Da ist Merz aber bei der neuen Fraktionsspitze der Grünen an der falschen Adresse. Die Fielmann-Covergirls von den Grünen haben nämlich Haare auf den Zähnen. Die Fraktionschefin der Grünen, Katharina Dröge (nomen est omen?) hatte sich anscheinend schon lange darauf gefreut, so einen stinkreichen Macker mal gehörig zusammenzufalten. Gnadenlos attestiert Frau Dröge dem großen Friedrich eine Neigung zur Unehrlichkeit. Im übrigen sollte man Aufrüstungspaket und Infrastrukturpaket trennen, und Letzteres im nächsten Bundestag bearbeiten. Die grünen Damen genießen es sichtlich, Zünglein an der Waage zu sein. Die grüne Co-Fraktionsvorsitzende Britta Haßelmann entlarvt sich allerdings selber, wenn sie dem CDU-Chef „mangelndes Verhandlungsgeschick“ attestiert <1>. Sozusagen: so einen Kuhhandel muss man doch diskret abwickeln. Merz hatte Frau Haßelmann angerufen, hatte aber nur ihren Anrufbeantworter erreicht. Auf dem AB hatte Merz seinen Wunsch vorgetragen, die Grünen für die Mega-Neuverschuldung mit in die Verantwortung zu nehmen. Die Grünen quasi an sich zu binden. Zugegeben: einen Heiratsantrag spricht man ja auch nicht auf den Anrufbeantworter der Umworbenen. Diese beiden Watschen waren schon mal eine empfindliche Schramme für unseren Schuldenritter.

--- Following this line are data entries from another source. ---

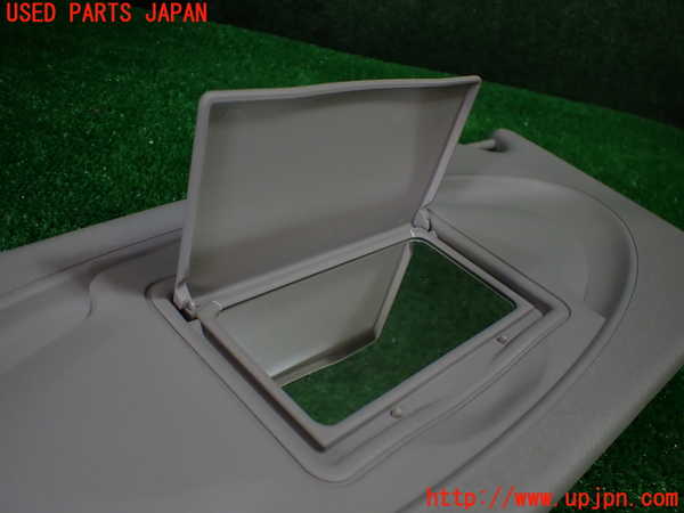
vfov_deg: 46.8
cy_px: 256
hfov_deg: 60.0
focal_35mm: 30
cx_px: 342
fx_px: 593
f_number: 2.3
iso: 200
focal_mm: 5.4
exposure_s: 1/125
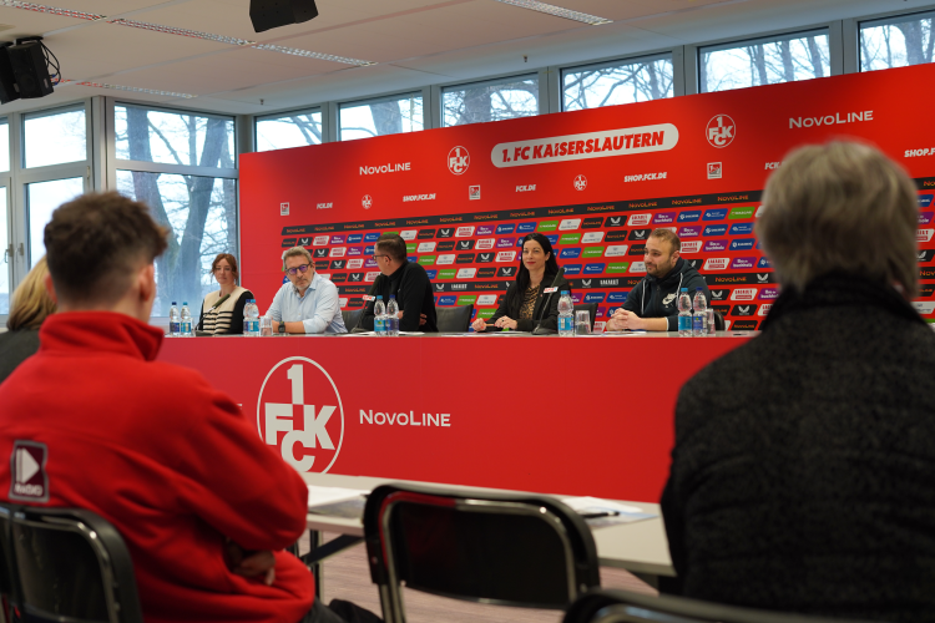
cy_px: 312
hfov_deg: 39.6
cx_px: 468
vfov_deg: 27.0
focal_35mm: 50
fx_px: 1299
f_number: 4
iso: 800
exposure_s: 1/160
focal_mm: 50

Das neue Schulden- und Verfassungspaket muss noch vom alten Bundestag abgenickt werden. Keine Frage. Bei den Grünen geht es nur darum, wie man – Entschuldigung! – frau sich am öffentlichkeitswirksamsten auf den Deal einlässt. Und dann muss das Ganze noch vom Bundesrat durchgewunken werden. Und da könnte sich ausgerechnet der Aiwanger Hubert aus der bayrischen Landesregierung von den Freien Wählern querstellen mit einem energischen „Nein!“ <2> Und schon könnte es nichts mehr werden mit der Zweidrittelmehrheit im Bundesrat. Schließlich könnte sich auch noch das Bundesverfassungsgericht als dritte Säule der Gewaltenteilung querstellen.

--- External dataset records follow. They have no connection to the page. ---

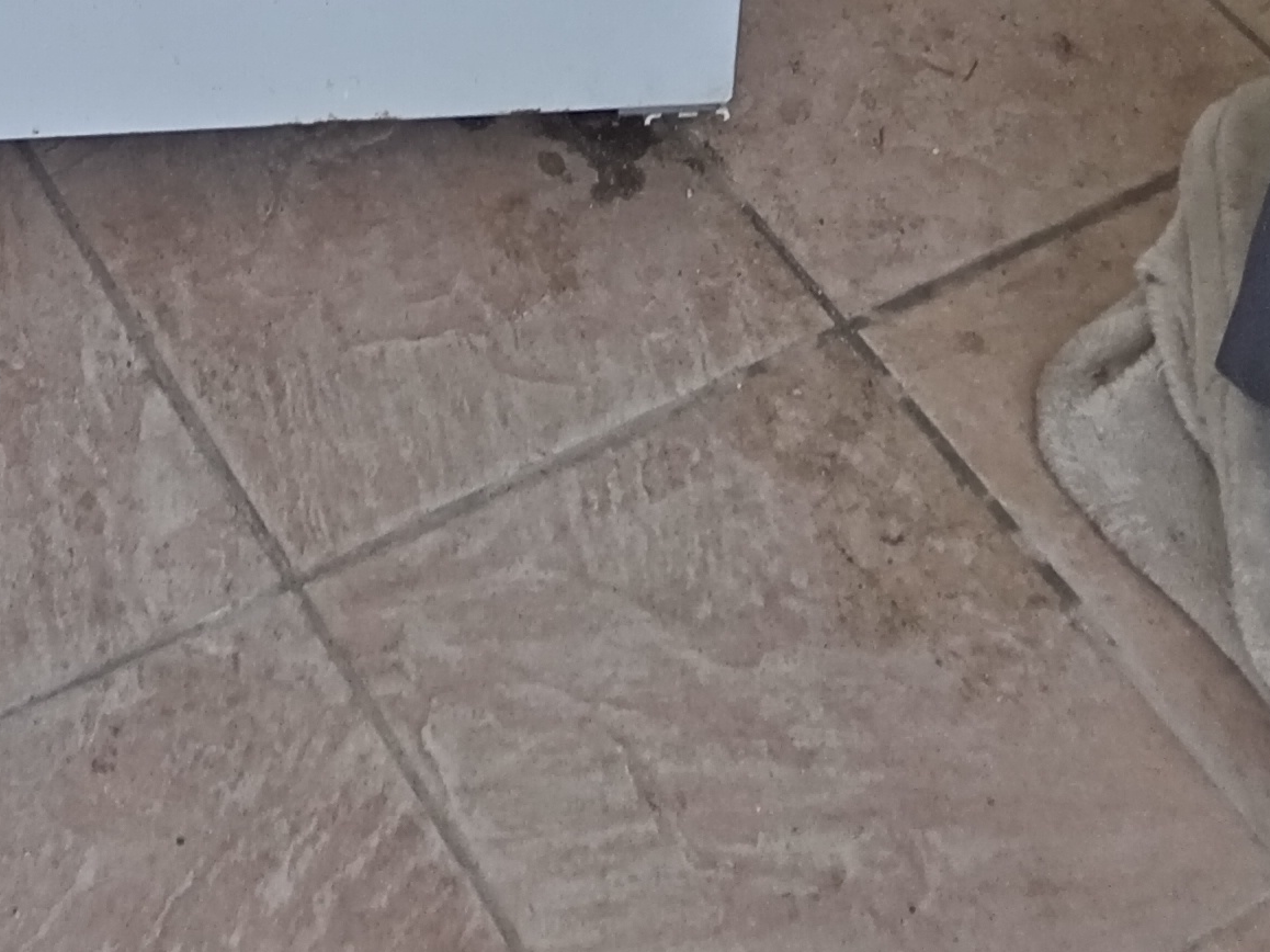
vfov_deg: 13.5
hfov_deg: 20.8
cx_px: 76
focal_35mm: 92
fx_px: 3375
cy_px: -1000
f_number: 1.8
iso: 105
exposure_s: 1/115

Aber: keine Sorge! Wird schon. Da schadet dem Friedrich nämlich auch nicht, dass er bis zur letzten Bundestagswahl immer wieder betont hat, dass es mit der CDU definitiv keine Abschwächung der Schuldenbremse geben werde <3>. Doch Merz hat von seinem politischen Urahn Konrad Adenauer die Weisheit inhaliert, die der Kölner Altmeister folgendermaßen in Worte zu kleiden wusste:
„Watt kümmert misch mäin Jeschwätz von Jästern!“
Doch was bedeutet der Schuldenritt des Friedrich für die Wirtschaft?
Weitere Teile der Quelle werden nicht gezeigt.